The Humanitarian Colombia Mission basically takes place in two Catholic places of assistance to migrants, displaced people and needy families: the Scalabrinian Pilot Center and the Migrations Center. In the first, 4,500 children and teenagers who are outside the educational system receive emergency educational support. The second place functions as a temporary lodging place. The missionaries of Fraternidade help in both places with workshops of manual skills and artisanship, as well as coordinating physical and recreational activities.
“The children spontaneously develop a precious fraternity. Even without asking your name or where you come from, they love you, sharing everything, giving smiles, giving everything they feel and delivering their gratitude, their care, in a hug, a greeting. They really have good manners, and are sensitive, open, communicative”, highlights Enoc, another volunteer.

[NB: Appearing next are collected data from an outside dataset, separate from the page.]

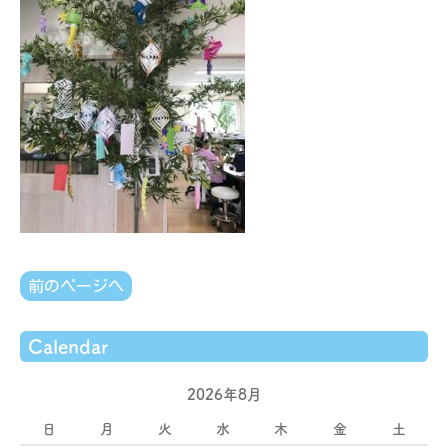
前のページへ
Calendar
2026年8月
日
月
火
水
木
金
土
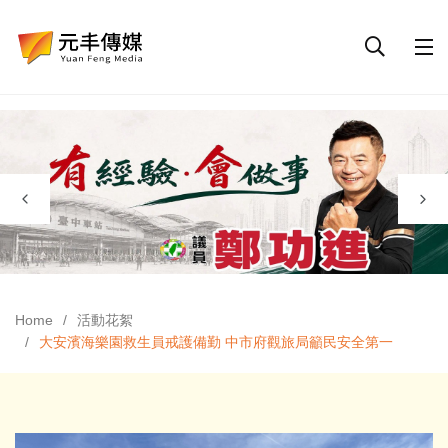
Home
活動花絮
大安濱海樂園救生員戒護備勤 中市府觀旅局籲民安全第一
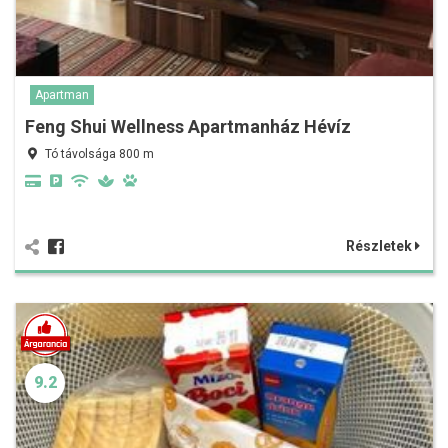
Apartman
Feng Shui Wellness Apartmanház Hévíz
Tó távolsága 800 m
Részletek
9.2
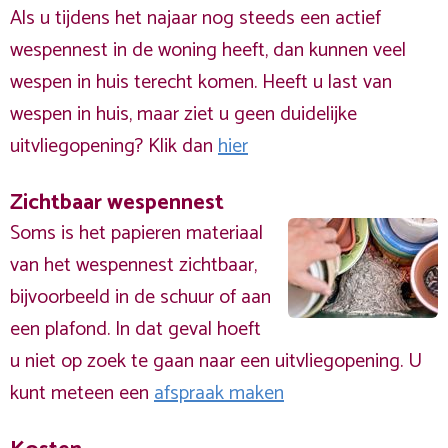
Als u tijdens het najaar nog steeds een actief
wespennest in de woning heeft, dan kunnen veel
wespen in huis terecht komen. Heeft u last van
wespen in huis, maar ziet u geen duidelijke
uitvliegopening? Klik dan
hier
Zichtbaar wespennest
Soms is het papieren materiaal
van het wespennest zichtbaar,
bijvoorbeeld in de schuur of aan
een plafond. In dat geval hoeft
u niet op zoek te gaan naar een uitvliegopening. U
kunt meteen een
afspraak maken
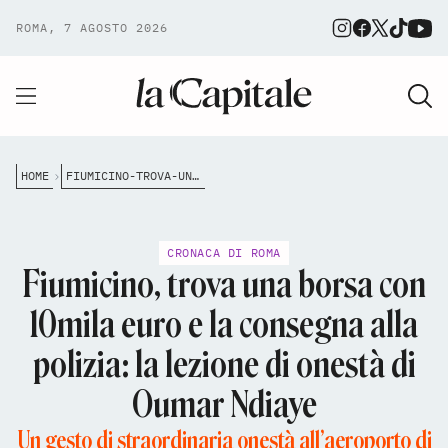
ROMA, 7 AGOSTO 2026
HOME
FIUMICINO-TROVA-UNA-BORSA-CON-10MILA-EURO-E-LA-CONSEGNA-ALLA-POLIZIA-LA-LEZIONE-DI-ONEST%C3%A0-DI-OUMAR-NDIAYE
CRONACA DI ROMA
Fiumicino, trova una borsa con
10mila euro e la consegna alla
polizia: la lezione di onestà di
Oumar Ndiaye
Un gesto di straordinaria onestà all’aeroporto di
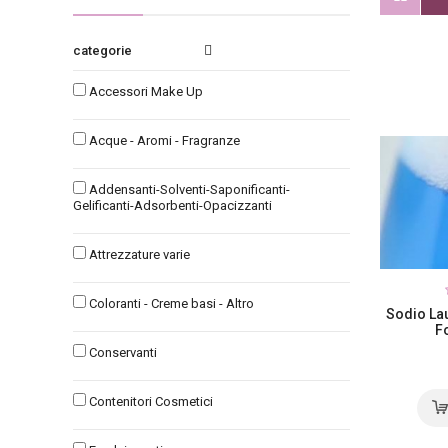
categories
Accessori Make Up
Acque - Aromi - Fragranze
Addensanti-Solventi-Saponificanti-
Gelificanti-Adsorbenti-Opacizzanti
Attrezzature varie
Coloranti - Creme basi - Altro
Sodio La
F
Conservanti
Contenitori Cosmetici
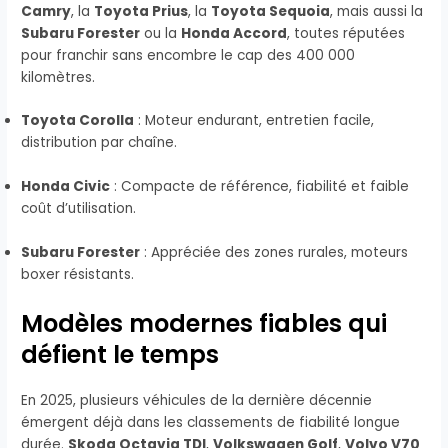
Camry
, la
Toyota Prius
, la
Toyota Sequoia
, mais aussi la
Subaru Forester
ou la
Honda Accord
, toutes réputées
pour franchir sans encombre le cap des 400 000
kilomètres.
Toyota Corolla
: Moteur endurant, entretien facile,
distribution par chaîne.
Honda Civic
: Compacte de référence, fiabilité et faible
coût d’utilisation.
Subaru Forester
: Appréciée des zones rurales, moteurs
boxer résistants.
Modèles modernes fiables qui
défient le temps
En 2025, plusieurs véhicules de la dernière décennie
émergent déjà dans les classements de fiabilité longue
durée.
Skoda Octavia TDI
,
Volkswagen Golf
,
Volvo V70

He says he had the opportunity to sing some Christmas Carrols and that suddenly a very creative wheel arose that became a living manger scene. Enthusiastically, he continues telling that the activity turned out to be magical, because some little ones, who were totally unmotivated, began to sing, clap their hands and completely transform their mood.
Renato Goshima, who also represents the Missionary Youth for Peace, comments that in the Migrations Center it is possible to see kids who remain more joyful, more centered in the daily activities, whereas the adults, although they become distracted by the artisanal work they do, cannot help by worry for the uncertainty that will return to their lives when the deadline of permanence in the lodging place is fulfilled.

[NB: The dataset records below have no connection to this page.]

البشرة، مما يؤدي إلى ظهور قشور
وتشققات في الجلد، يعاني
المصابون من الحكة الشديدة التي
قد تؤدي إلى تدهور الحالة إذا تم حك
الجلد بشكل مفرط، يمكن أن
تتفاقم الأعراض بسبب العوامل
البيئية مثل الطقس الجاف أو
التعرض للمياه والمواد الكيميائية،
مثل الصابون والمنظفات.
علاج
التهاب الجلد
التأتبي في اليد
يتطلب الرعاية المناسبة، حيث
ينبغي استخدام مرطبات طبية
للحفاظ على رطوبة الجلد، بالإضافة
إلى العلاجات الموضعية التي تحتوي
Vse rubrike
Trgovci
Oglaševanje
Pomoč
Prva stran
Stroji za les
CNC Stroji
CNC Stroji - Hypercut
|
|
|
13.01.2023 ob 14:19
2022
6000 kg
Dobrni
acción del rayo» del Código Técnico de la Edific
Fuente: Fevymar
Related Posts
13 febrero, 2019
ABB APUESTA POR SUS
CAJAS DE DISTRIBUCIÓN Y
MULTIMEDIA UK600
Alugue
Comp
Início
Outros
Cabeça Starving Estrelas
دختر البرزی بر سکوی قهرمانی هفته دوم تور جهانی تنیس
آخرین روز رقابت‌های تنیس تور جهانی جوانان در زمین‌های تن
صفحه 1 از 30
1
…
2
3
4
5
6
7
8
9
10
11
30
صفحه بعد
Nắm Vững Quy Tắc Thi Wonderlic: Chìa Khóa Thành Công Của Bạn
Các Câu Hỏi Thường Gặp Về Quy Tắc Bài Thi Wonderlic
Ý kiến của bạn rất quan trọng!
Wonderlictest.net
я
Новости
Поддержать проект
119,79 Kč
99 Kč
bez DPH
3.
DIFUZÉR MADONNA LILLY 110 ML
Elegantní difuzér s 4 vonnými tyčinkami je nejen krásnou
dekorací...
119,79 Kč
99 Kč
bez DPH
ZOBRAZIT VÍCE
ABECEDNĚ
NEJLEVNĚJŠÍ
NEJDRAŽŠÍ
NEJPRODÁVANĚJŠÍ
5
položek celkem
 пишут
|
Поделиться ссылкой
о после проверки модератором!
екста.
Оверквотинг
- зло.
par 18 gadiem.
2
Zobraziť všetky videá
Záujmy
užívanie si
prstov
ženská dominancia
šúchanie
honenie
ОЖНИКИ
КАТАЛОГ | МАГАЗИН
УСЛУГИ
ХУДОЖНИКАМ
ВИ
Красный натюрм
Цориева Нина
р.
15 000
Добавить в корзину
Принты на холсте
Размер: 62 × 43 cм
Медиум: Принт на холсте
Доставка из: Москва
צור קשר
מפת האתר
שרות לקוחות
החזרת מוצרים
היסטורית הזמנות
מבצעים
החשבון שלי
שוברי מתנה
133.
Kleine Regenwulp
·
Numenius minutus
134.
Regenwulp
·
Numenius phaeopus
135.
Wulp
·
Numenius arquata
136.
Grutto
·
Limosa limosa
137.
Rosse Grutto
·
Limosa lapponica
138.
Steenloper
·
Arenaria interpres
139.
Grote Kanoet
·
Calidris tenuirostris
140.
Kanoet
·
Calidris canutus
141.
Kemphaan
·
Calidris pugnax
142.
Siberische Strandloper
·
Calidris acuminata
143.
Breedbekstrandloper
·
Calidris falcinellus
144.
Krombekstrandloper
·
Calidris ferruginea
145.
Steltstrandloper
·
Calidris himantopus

Migration would doublé in 2019
The missionaries accompany the migrants from Mondays to Fridays, in the morning. They occupy the rest of the time with activities of missionary formation and physical training, walks of 15 to 20 km, maintenance of the house where they are lodged, preparation of the workshops they will conduct on the following day, spiritual exercises and rest.
Until November, the number of Venezuelans who had left the economic, political and social crisis that affects their country already summed three million in the whole world, according to data informed by the IOM (International Organization for Migration) and the UNHCR (United Nations High Commissioner for Refugees). Of this number, 2.3 million survive as they can in different South-American countries, with Colombia as the main receptor, with more than one million migrants. According to these multilateral organizations, in 2019 Venezuelan emigration is expected to double.